Above: Bradley L. Bowers, founder of an eponymous industrial design studio based in New Orleans whose cloudlike paper Halo Light draws on celestial forms, wears a meteorite-dial Oyster Perpetual Cosmograph Daytona in Everose. $41,000. rolex.com.
The earth seems to get smaller every day, as its farthest reaches are increasingly accessible to even the most novice travelers. It’s no surprise, then, that in recent decades our collective attention—and wanderlust—has turned toward the heavens. Among those dreamers are titans of contemporary commerce with childhood dreams to fulfill, and Rolex, which is tapping into the zeitgeist—and the great unknown. The Swiss watch brand has taken inspiration from extreme travel and exploration since the early 1950s (see Rolex’s Explorer, Submariner, and Sea-Dweller models) and, with one of its latest introductions, is putting cosmic material to earthly use.

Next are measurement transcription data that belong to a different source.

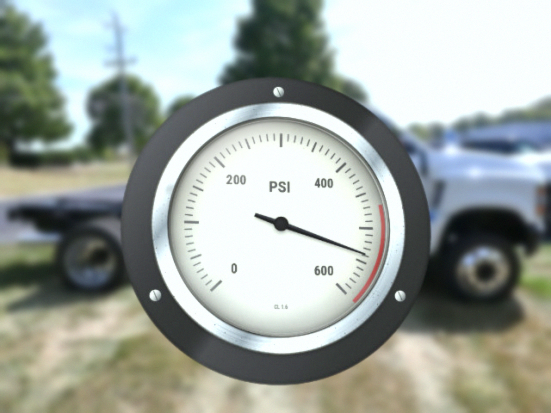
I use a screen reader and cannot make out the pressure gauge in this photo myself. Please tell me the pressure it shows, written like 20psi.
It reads 540psi
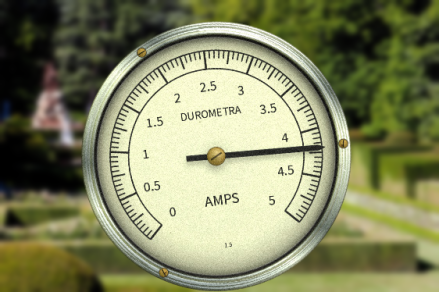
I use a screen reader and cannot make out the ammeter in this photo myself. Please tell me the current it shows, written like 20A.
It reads 4.2A
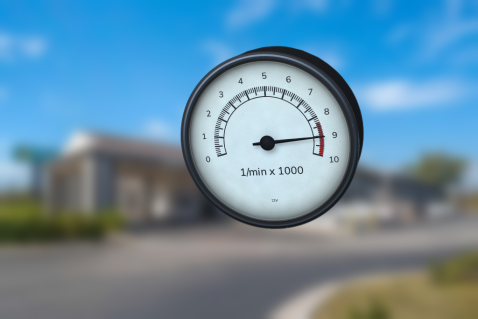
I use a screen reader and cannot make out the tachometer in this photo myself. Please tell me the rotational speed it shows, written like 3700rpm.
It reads 9000rpm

The 40-millimeter Oyster Perpetual Cosmograph Daytona is among Rolex’s most desirable models, but to acquire one in stainless steel with a simple black or white dial at retail, your wait will be counted in years. Released in 1963, the Daytona is a chronograph originally designed for racecar drivers with the technical requisite of a tachymetric bezel. (It was also intended for cosmonauts to wear in space—hence the name.) The dial on this new incarnation, the case of which comes in white, yellow, or Everose gold, is made from a sliver of meteorite, which was collected from fragments of an asteroid that exploded millions of years ago and traveled across the solar system. Even watch collectors, a cohort generally wedded to precision and uniformity, will be bewitched by the unpredictable metallic patterns found on each dial, with its unique crystallized formations that were set in motion by forces light-years away. It is a rare instrument that captures every instant with accuracy and, at the same time, also reveals a glimpse of the infinite.